What you need to do: For the data below, give again exactly the lines from the one containing "50: (242, 516, 1.89)" through the one containing "61: (442, 206, 2.52)", both ends included, and no others.

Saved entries
———

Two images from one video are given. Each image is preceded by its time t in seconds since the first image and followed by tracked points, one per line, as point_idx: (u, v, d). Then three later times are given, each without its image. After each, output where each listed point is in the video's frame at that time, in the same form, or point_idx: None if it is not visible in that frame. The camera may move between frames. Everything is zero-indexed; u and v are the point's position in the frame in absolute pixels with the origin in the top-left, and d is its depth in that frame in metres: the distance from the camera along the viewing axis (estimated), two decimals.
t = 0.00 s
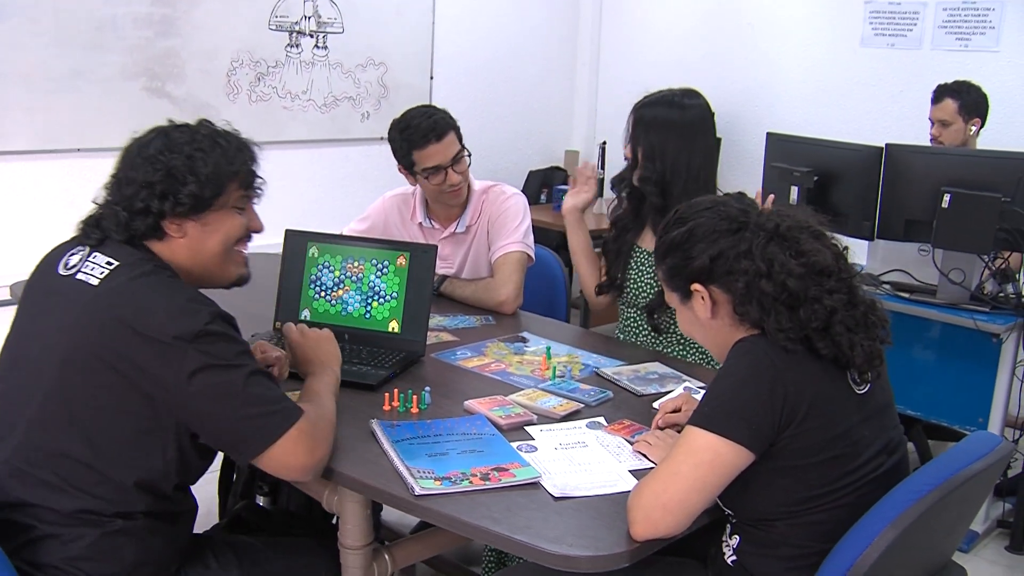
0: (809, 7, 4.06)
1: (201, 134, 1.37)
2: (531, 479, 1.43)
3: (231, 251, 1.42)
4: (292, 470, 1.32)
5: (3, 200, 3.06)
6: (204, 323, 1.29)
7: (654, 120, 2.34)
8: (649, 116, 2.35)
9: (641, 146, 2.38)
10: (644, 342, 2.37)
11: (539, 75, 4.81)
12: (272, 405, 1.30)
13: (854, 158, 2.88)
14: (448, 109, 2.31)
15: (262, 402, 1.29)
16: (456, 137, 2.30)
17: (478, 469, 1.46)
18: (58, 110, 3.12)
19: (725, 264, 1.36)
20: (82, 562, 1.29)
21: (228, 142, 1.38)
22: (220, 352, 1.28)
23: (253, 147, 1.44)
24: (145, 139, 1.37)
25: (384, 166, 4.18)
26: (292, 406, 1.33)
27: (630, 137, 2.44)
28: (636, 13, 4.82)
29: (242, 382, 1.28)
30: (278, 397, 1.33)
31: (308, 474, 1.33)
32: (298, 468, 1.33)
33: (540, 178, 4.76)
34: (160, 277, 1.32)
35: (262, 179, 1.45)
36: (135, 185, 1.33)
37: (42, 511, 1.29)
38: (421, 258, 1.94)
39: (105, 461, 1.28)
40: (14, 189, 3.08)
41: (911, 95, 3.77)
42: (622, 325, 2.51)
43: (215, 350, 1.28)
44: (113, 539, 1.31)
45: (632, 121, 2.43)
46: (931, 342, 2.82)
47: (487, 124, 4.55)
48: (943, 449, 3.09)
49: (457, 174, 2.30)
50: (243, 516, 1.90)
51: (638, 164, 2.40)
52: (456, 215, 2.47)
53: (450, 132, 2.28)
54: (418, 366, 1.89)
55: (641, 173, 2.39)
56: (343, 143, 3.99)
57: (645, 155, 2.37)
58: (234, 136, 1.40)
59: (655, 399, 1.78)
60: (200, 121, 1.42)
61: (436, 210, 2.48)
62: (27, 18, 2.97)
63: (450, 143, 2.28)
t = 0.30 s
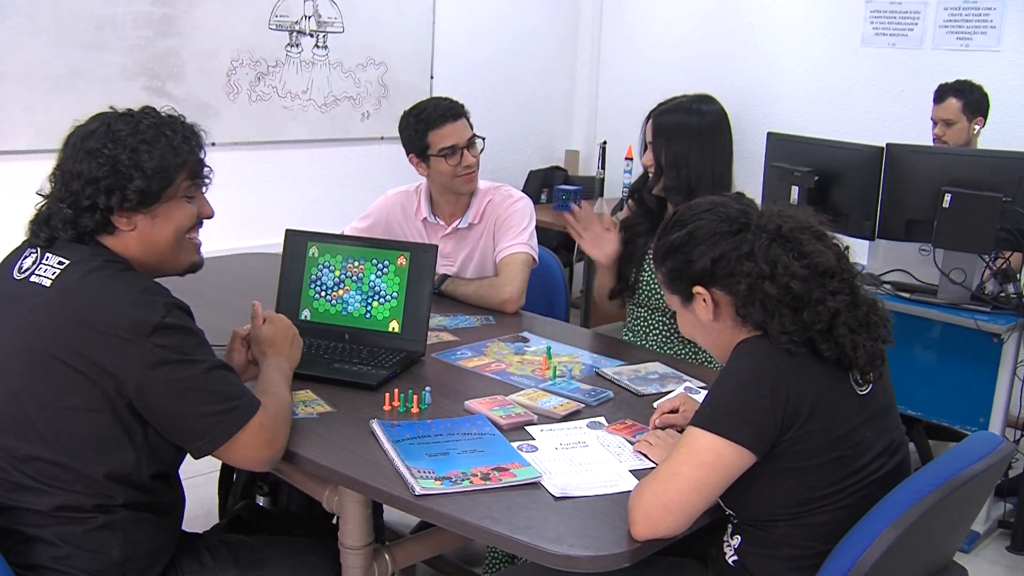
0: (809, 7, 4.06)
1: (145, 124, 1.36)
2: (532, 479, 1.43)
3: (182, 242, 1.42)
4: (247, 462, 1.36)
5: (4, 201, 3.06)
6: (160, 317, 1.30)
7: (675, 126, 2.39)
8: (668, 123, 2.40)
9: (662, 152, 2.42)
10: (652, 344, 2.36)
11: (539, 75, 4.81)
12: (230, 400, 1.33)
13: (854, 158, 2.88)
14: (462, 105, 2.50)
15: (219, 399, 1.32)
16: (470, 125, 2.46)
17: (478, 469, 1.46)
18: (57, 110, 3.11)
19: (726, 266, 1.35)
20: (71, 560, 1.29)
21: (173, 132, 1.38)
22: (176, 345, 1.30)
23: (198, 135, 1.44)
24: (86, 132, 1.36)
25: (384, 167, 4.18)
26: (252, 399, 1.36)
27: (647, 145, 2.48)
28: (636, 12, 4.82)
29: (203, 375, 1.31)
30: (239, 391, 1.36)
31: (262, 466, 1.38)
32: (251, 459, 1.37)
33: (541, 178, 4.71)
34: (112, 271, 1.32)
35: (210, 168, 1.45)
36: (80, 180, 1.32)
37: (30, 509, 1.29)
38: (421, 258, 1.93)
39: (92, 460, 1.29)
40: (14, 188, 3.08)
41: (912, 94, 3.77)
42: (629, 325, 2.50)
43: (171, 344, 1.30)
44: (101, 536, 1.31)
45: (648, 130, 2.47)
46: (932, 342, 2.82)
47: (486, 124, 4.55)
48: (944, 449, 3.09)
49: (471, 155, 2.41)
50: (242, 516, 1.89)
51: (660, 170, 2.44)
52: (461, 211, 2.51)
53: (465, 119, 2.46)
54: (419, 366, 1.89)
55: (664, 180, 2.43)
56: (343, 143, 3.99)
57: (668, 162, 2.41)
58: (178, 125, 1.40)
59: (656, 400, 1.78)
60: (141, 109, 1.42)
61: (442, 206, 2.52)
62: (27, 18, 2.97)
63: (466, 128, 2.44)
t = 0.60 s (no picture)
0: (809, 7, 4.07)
1: (144, 122, 1.36)
2: (532, 479, 1.43)
3: (177, 241, 1.41)
4: (249, 465, 1.37)
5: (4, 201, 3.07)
6: (161, 315, 1.30)
7: (678, 122, 2.39)
8: (673, 119, 2.40)
9: (665, 149, 2.42)
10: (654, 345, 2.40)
11: (539, 74, 4.81)
12: (230, 402, 1.33)
13: (855, 158, 2.87)
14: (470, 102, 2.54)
15: (220, 399, 1.32)
16: (478, 123, 2.49)
17: (477, 469, 1.46)
18: (58, 110, 3.11)
19: (727, 267, 1.35)
20: (73, 557, 1.29)
21: (172, 131, 1.39)
22: (176, 342, 1.30)
23: (196, 134, 1.45)
24: (86, 129, 1.36)
25: (384, 166, 4.18)
26: (252, 402, 1.36)
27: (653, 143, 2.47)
28: (636, 12, 4.82)
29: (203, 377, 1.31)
30: (239, 393, 1.36)
31: (264, 468, 1.38)
32: (252, 461, 1.38)
33: (541, 178, 4.71)
34: (112, 268, 1.32)
35: (207, 166, 1.46)
36: (79, 176, 1.32)
37: (31, 505, 1.29)
38: (421, 258, 1.93)
39: (93, 458, 1.28)
40: (14, 188, 3.08)
41: (913, 93, 3.76)
42: (630, 325, 2.52)
43: (173, 341, 1.30)
44: (101, 532, 1.30)
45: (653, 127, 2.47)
46: (933, 343, 2.82)
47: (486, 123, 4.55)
48: (944, 449, 3.09)
49: (479, 151, 2.45)
50: (243, 516, 1.89)
51: (664, 167, 2.43)
52: (468, 209, 2.55)
53: (473, 117, 2.49)
54: (419, 366, 1.89)
55: (669, 176, 2.42)
56: (343, 142, 3.98)
57: (672, 158, 2.40)
58: (178, 124, 1.41)
59: (656, 400, 1.78)
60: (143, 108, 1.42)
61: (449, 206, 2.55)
62: (28, 17, 2.97)
63: (474, 125, 2.47)
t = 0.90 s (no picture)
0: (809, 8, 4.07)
1: (176, 125, 1.38)
2: (532, 479, 1.43)
3: (197, 245, 1.40)
4: (267, 468, 1.35)
5: (4, 200, 3.07)
6: (177, 315, 1.29)
7: (672, 122, 2.39)
8: (667, 119, 2.40)
9: (661, 149, 2.42)
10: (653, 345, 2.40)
11: (539, 74, 4.81)
12: (246, 404, 1.32)
13: (855, 158, 2.87)
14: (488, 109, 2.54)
15: (236, 401, 1.31)
16: (493, 131, 2.49)
17: (479, 470, 1.46)
18: (58, 110, 3.11)
19: (728, 268, 1.35)
20: (79, 559, 1.29)
21: (202, 135, 1.39)
22: (194, 343, 1.30)
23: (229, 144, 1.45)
24: (121, 128, 1.38)
25: (384, 166, 4.17)
26: (268, 404, 1.35)
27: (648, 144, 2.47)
28: (636, 13, 4.83)
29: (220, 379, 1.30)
30: (255, 395, 1.35)
31: (279, 474, 1.37)
32: (268, 467, 1.36)
33: (541, 179, 4.71)
34: (128, 270, 1.32)
35: (235, 174, 1.45)
36: (105, 170, 1.33)
37: (38, 507, 1.28)
38: (420, 258, 1.93)
39: (101, 459, 1.28)
40: (14, 188, 3.08)
41: (913, 94, 3.77)
42: (629, 325, 2.52)
43: (190, 342, 1.29)
44: (109, 535, 1.30)
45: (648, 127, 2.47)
46: (933, 343, 2.82)
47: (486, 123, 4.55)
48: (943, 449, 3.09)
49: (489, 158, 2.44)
50: (243, 516, 1.89)
51: (660, 168, 2.43)
52: (475, 210, 2.55)
53: (488, 123, 2.49)
54: (419, 366, 1.89)
55: (665, 177, 2.42)
56: (343, 142, 3.98)
57: (668, 159, 2.40)
58: (208, 130, 1.41)
59: (656, 400, 1.78)
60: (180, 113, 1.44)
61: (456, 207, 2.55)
62: (28, 17, 2.97)
63: (488, 130, 2.47)
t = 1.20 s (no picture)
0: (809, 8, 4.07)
1: (199, 130, 1.37)
2: (533, 479, 1.43)
3: (218, 249, 1.40)
4: (277, 469, 1.34)
5: (4, 200, 3.06)
6: (196, 310, 1.30)
7: (678, 124, 2.38)
8: (672, 120, 2.39)
9: (668, 152, 2.41)
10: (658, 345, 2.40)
11: (539, 74, 4.81)
12: (261, 403, 1.32)
13: (855, 158, 2.87)
14: (489, 115, 2.39)
15: (251, 400, 1.31)
16: (491, 146, 2.39)
17: (480, 469, 1.46)
18: (58, 110, 3.11)
19: (728, 268, 1.36)
20: (85, 562, 1.29)
21: (225, 140, 1.39)
22: (211, 340, 1.29)
23: (252, 149, 1.45)
24: (146, 131, 1.38)
25: (384, 166, 4.17)
26: (283, 403, 1.35)
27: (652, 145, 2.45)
28: (636, 13, 4.83)
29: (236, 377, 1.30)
30: (270, 394, 1.35)
31: (289, 475, 1.36)
32: (279, 467, 1.35)
33: (541, 179, 4.71)
34: (146, 266, 1.32)
35: (258, 178, 1.45)
36: (128, 172, 1.33)
37: (45, 510, 1.28)
38: (421, 257, 1.93)
39: (108, 462, 1.28)
40: (14, 188, 3.08)
41: (914, 93, 3.77)
42: (634, 327, 2.52)
43: (208, 339, 1.29)
44: (115, 538, 1.30)
45: (650, 127, 2.44)
46: (934, 343, 2.82)
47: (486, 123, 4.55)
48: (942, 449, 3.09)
49: (481, 180, 2.41)
50: (243, 516, 1.89)
51: (669, 172, 2.42)
52: (478, 211, 2.54)
53: (487, 139, 2.38)
54: (420, 366, 1.89)
55: (674, 180, 2.41)
56: (344, 142, 3.98)
57: (676, 162, 2.40)
58: (232, 135, 1.41)
59: (656, 400, 1.78)
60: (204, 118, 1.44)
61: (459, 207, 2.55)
62: (29, 17, 2.96)
63: (484, 150, 2.38)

———

Output:
50: (242, 516, 1.89)
51: (660, 170, 2.44)
52: (461, 211, 2.51)
53: (465, 119, 2.46)
54: (419, 366, 1.89)
55: (664, 180, 2.43)
56: (343, 143, 3.99)
57: (668, 162, 2.41)
58: (178, 125, 1.40)
59: (656, 400, 1.78)
60: (141, 109, 1.42)
61: (442, 206, 2.52)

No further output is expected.